(Saved data entries)
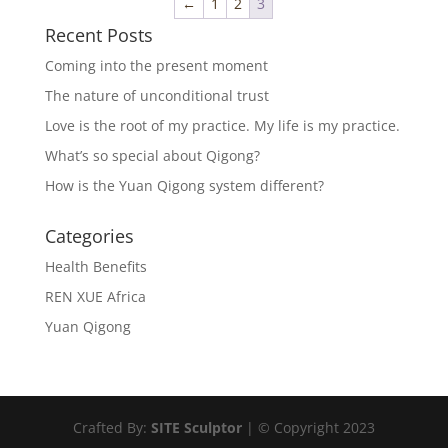
←
1
2
3
Recent Posts
Coming into the present moment
The nature of unconditional trust
Love is the root of my practice. My life is my practice.
What’s so special about Qigong?
How is the Yuan Qigong system different?
Categories
Health Benefits
REN XUE Africa
Yuan Qigong
Crafted By:
SITE Sculptor
| © Copyright 2023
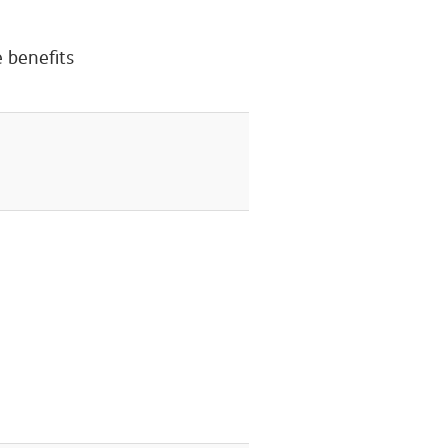
 benefits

What this task involves:
Please print every line of the data above verbatim, leaving out the pictures.

Reply to the exercise:
←
1
2
3
Recent Posts
Coming into the present moment
The nature of unconditional trust
Love is the root of my practice. My life is my practice.
What’s so special about Qigong?
How is the Yuan Qigong system different?
Categories
Health Benefits
REN XUE Africa
Yuan Qigong
Crafted By:
SITE Sculptor
| © Copyright 2023
 benefits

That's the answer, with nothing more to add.